— Required work —
Each line of the material must be reproduced exactly; pictures stay out.

— Input records —

------------------------------

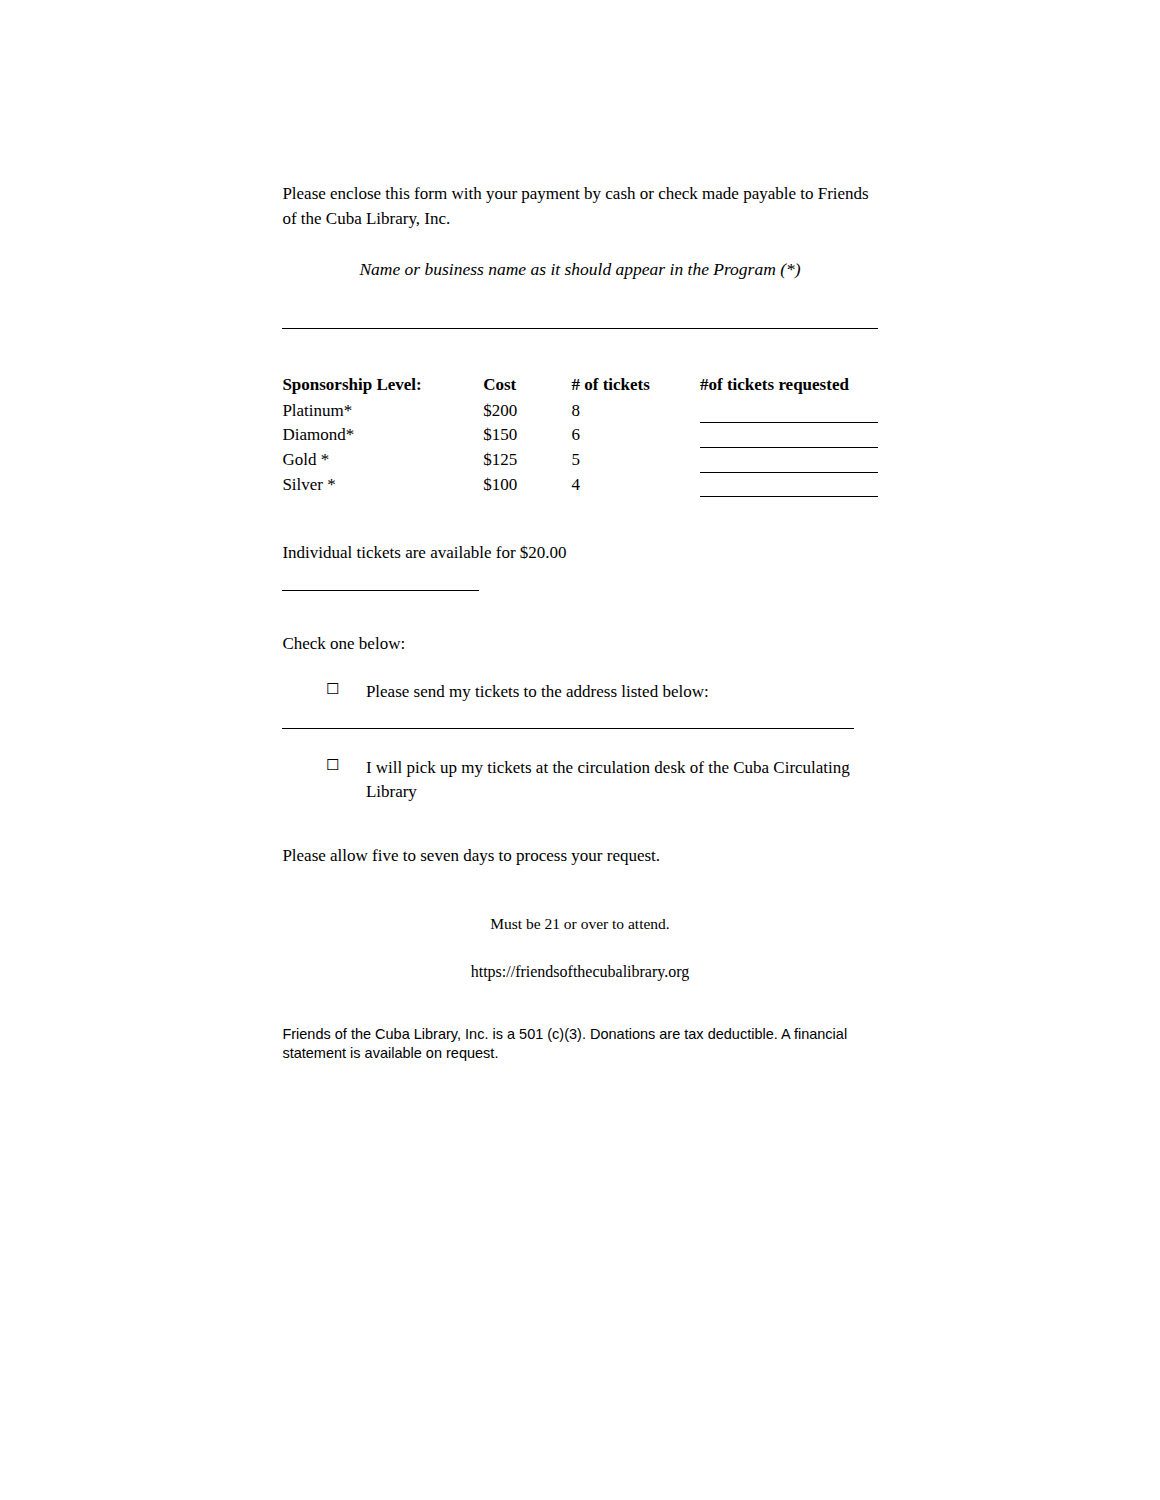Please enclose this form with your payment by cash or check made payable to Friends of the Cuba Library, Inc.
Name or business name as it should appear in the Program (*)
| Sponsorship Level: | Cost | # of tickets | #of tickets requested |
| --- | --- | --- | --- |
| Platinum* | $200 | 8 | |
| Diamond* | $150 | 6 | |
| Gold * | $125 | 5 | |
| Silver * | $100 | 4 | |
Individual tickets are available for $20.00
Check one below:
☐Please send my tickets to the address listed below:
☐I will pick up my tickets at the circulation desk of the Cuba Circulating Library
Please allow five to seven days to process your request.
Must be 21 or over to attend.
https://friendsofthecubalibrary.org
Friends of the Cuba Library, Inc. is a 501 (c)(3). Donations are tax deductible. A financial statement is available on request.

------------------------------

— Output below —
Please enclose this form with your payment by cash or check made payable to Friends of the Cuba Library, Inc.
Name or business name as it should appear in the Program (*)
| Sponsorship Level: | Cost | # of tickets | #of tickets requested |
| --- | --- | --- | --- |
| Platinum* | $200 | 8 | |
| Diamond* | $150 | 6 | |
| Gold * | $125 | 5 | |
| Silver * | $100 | 4 | |
Individual tickets are available for $20.00
Check one below:
☐Please send my tickets to the address listed below:
☐I will pick up my tickets at the circulation desk of the Cuba Circulating Library
Please allow five to seven days to process your request.
Must be 21 or over to attend.
https://friendsofthecubalibrary.org
Friends of the Cuba Library, Inc. is a 501 (c)(3). Donations are tax deductible. A financial statement is available on request.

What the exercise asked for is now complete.